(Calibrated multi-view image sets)
= = = =

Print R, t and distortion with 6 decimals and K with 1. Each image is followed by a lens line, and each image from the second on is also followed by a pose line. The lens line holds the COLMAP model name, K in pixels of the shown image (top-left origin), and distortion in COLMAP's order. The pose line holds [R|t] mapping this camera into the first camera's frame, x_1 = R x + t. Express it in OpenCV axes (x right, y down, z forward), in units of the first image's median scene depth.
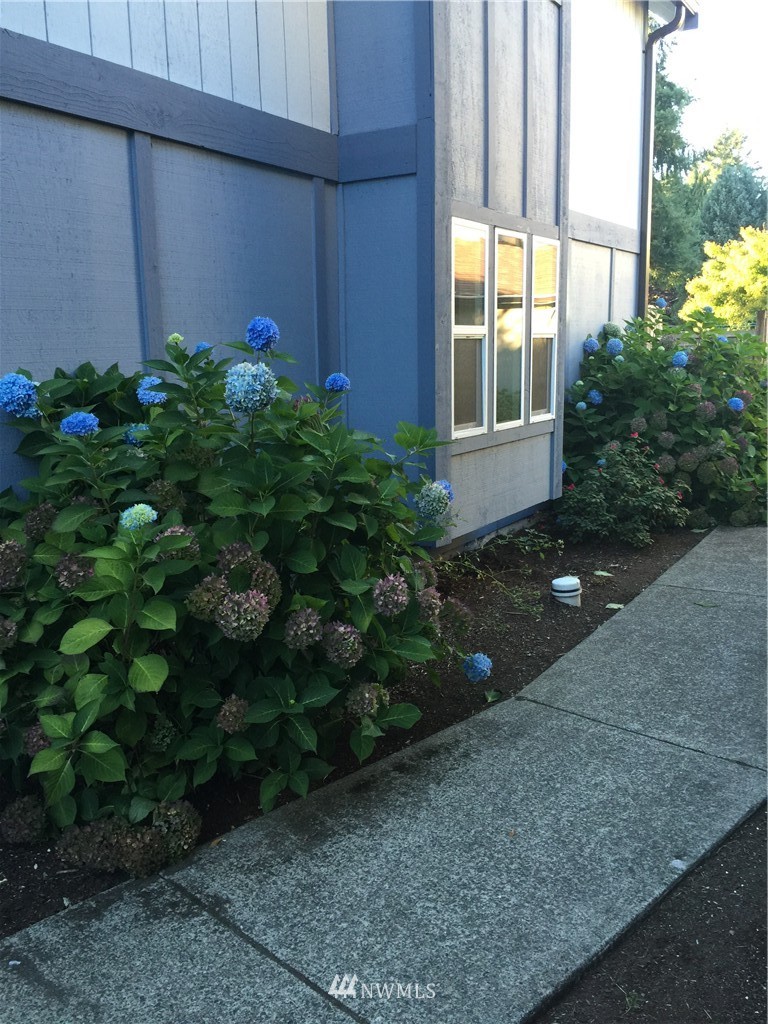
lens RADIAL K [[889.9, 0, 397.8], [0, 889.9, 507.0], [0, 0, 1]] dist [0.089360, -0.124709]
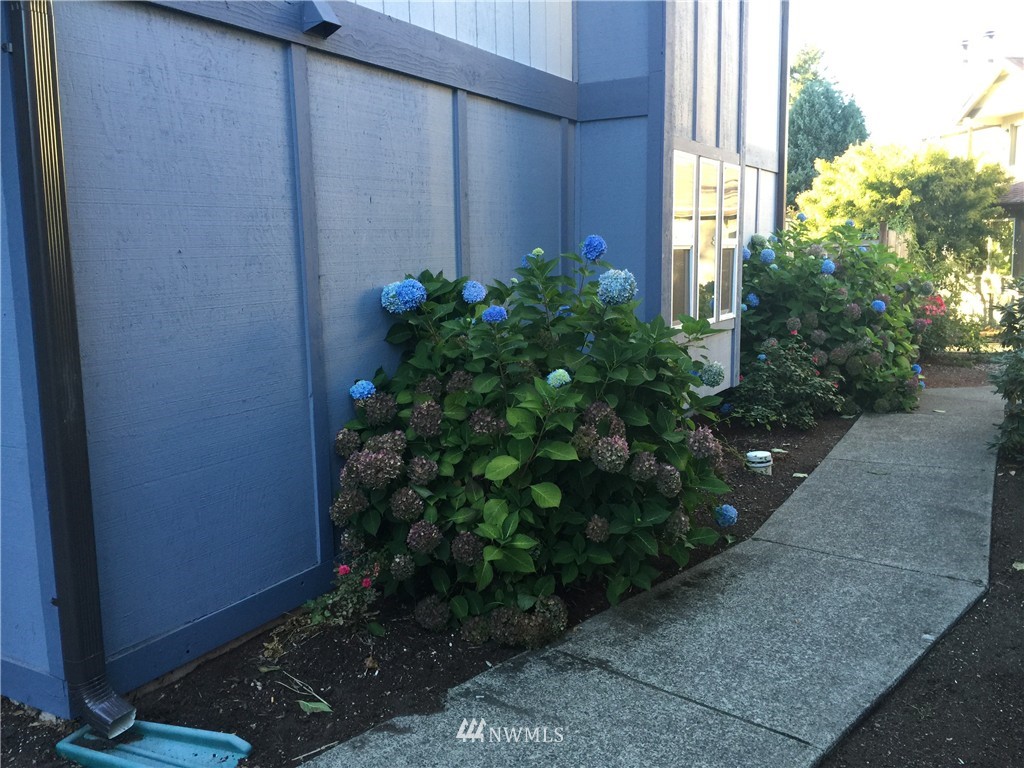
lens RADIAL K [[889.9, 0, 512.0], [0, 889.9, 384.0], [0, 0, 1]] dist [0.089360, -0.124709]
pose [[0.999441, -0.003760, 0.033212, -0.202680], [0.004852, 0.999448, -0.032860, 0.032379], [-0.033071, 0.033003, 0.998908, -0.197165]]
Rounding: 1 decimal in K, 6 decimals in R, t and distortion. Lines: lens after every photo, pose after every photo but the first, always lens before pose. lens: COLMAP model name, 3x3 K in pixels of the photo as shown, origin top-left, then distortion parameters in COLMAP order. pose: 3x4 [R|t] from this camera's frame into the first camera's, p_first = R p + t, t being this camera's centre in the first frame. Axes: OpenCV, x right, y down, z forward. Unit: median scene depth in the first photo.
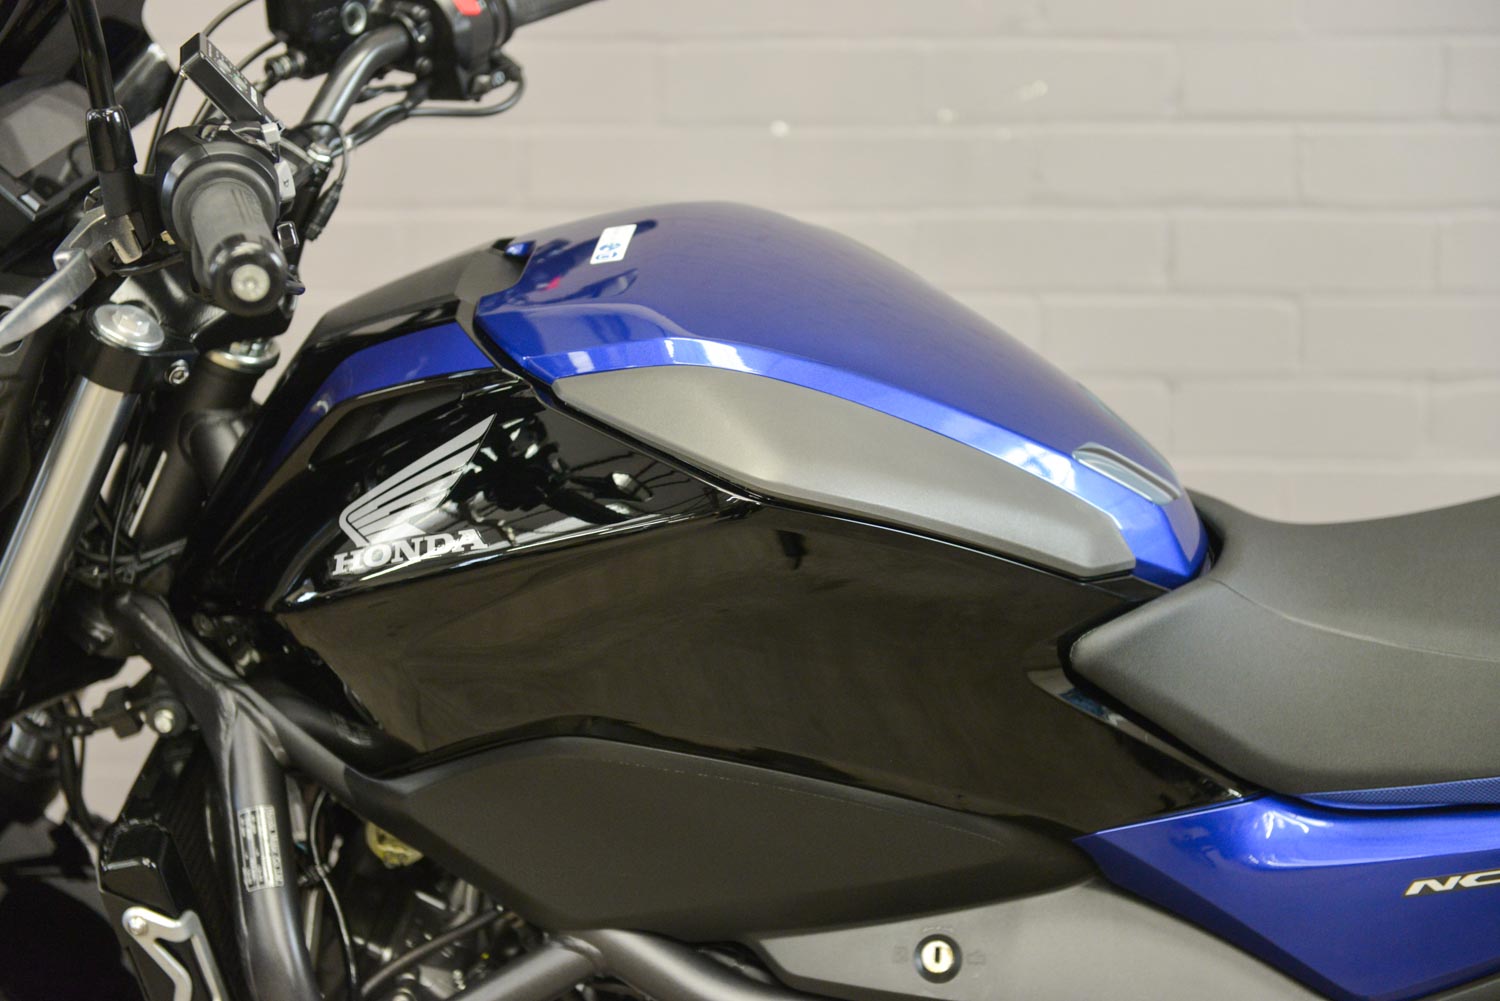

= = = =

▶ **Task statement**
Put every line of the entries above into a single numbered list, skipping blank lines and leaving the pictures out.

▶ **Solution**
1. Print R, t and distortion with 6 decimals and K with 1. Each image is followed by a lens line, and each image from the second on is also followed by a pose line. The lens line holds the COLMAP model name, K in pixels of the shown image (top-left origin), and distortion in COLMAP's order. The pose line holds [R|t] mapping this camera into the first camera's frame, x_1 = R x + t. Express it in OpenCV axes (x right, y down, z forward), in units of the first image's median scene depth.
2. lens RADIAL K [[889.9, 0, 397.8], [0, 889.9, 507.0], [0, 0, 1]] dist [0.089360, -0.124709]
3. lens RADIAL K [[889.9, 0, 512.0], [0, 889.9, 384.0], [0, 0, 1]] dist [0.089360, -0.124709]
4. pose [[0.999441, -0.003760, 0.033212, -0.202680], [0.004852, 0.999448, -0.032860, 0.032379], [-0.033071, 0.033003, 0.998908, -0.197165]]
5. Rounding: 1 decimal in K, 6 decimals in R, t and distortion. Lines: lens after every photo, pose after every photo but the first, always lens before pose. lens: COLMAP model name, 3x3 K in pixels of the photo as shown, origin top-left, then distortion parameters in COLMAP order. pose: 3x4 [R|t] from this camera's frame into the first camera's, p_first = R p + t, t being this camera's centre in the first frame. Axes: OpenCV, x right, y down, z forward. Unit: median scene depth in the first photo.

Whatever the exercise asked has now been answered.